Problem: when LLM returned empty content or network error, the orchestrator
immediately stopped with (no response) — visible to user as blank reply.
Solution — 4-layer retry system:
## Go Gateway (gateway/internal/orchestrator/orchestrator.go)
- Extracted shared runLoop() used by Chat(), ChatWithEvents(), ChatWithEventsAndRetry()
- Added RetryPolicy struct: MaxLLMRetries (default 3), InitialDelay (2s),
MaxDelay (30s), RetryOnEmpty (true)
- callLLMWithRetry(): wraps every LLM call with exponential back-off:
* retries on HTTP/network error
* retries on empty choices array
* retries when content=="" AND finish_reason!="tool_calls" (soft empty)
* strips tools on attempt > 1 (avoids repeated tool-format errors)
* logs each attempt; total attempts = MaxLLMRetries + 1 (default: 4)
- Added ChatWithEventsAndRetry() with onRetry callback for client visibility
- SetRetryPolicy() for runtime override
## Config (gateway/config/config.go)
- New fields: MaxLLMRetries (GATEWAY_MAX_LLM_RETRIES, default 3)
RetryDelaySecs (GATEWAY_RETRY_DELAY_SECS, default 2)
## main.go — wires retry policy from config into orchestrator
## docker-compose.yml
- GATEWAY_REQUEST_TIMEOUT_SECS: 120 → 300 (accommodates up to 4 retries)

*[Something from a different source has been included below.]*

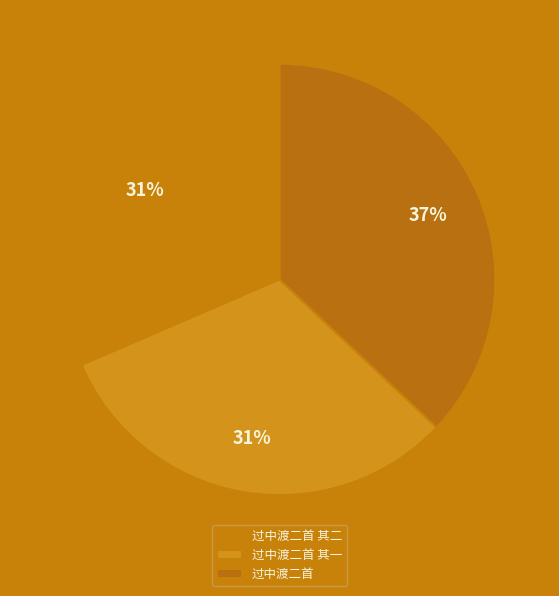

Which category has the smallest portion of the pie?

过中渡二首 其二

- GATEWAY_MAX_LLM_RETRIES=3, GATEWAY_RETRY_DELAY_SECS=2 env vars
## API (handlers.go)
- StartChatSession goroutine now uses ChatWithEventsAndRetry
- onRetry callback emits "thinking" DB event with content "⟳ Retry N: reason"

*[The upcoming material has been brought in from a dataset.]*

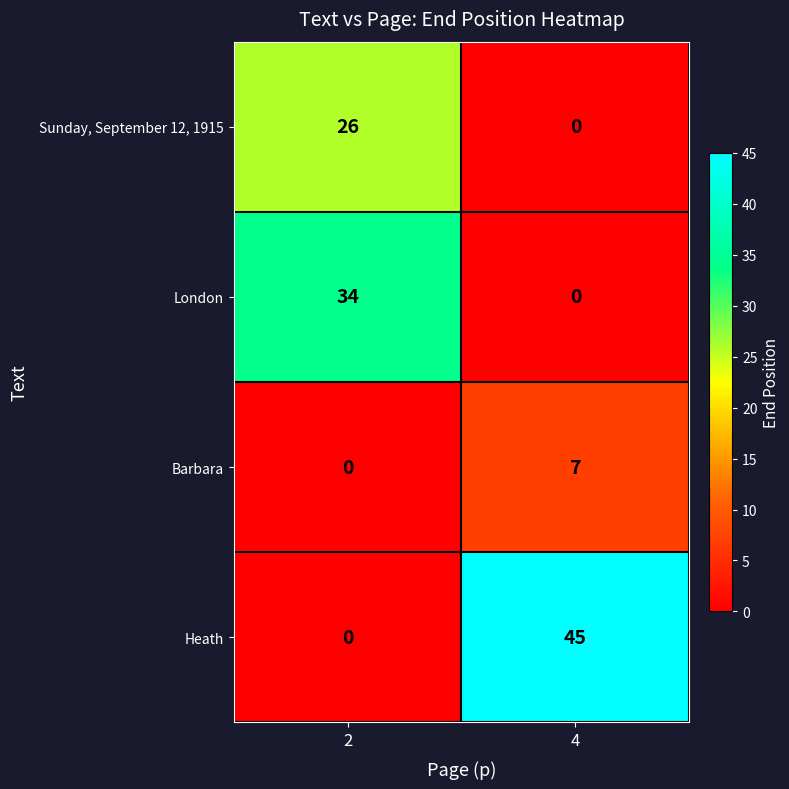

Which series has the widest spread of values?

Heath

so the client sees retry progress in the console panel
## Frontend (client/src/lib/chatStore.ts + client/src/pages/Chat.tsx)
- ConsoleEntry gains content?: string and new type "retry"
- thinking events with content starting "⟳ Retry" → type=retry (amber)
- Chat ConsolePanel renders retry events in amber with RefreshCw icon
and shows the retry reason string underneath
Problems fixed:
1. 401 unauthorized on chat — OLLAMA_API_KEY was not set in containers
- Created docker/.env with real API key
- Added OLLAMA_BASE_URL + OLLAMA_API_KEY to control-center in docker-compose.yml
2. AgentDetailModal/AgentCreateModal showed hardcoded providers list
(Ollama, OpenAI, Anthropic, Mistral, Groq) regardless of what is configured
- Removed const PROVIDERS = [...] from both modals
- Now loads providers via trpc.config.providers (server-side)
- Only shows providers that are actually configured in env
3. Settings.tsx had API key hardcoded in frontend source code (security issue)
- API key removed from frontend
- New trpc.config.providers endpoint returns masked key (first 8 chars + ***)
- Shows red warning badge 'NO KEY — chat will fail' if key is missing
- Base URL read from server env, not hardcoded
New tRPC endpoint: config.providers
- Returns list of configured providers with name, baseUrl, hasKey, maskedKey
- Provider name auto-detected from URL (ollama.com → 'Ollama Cloud', etc.)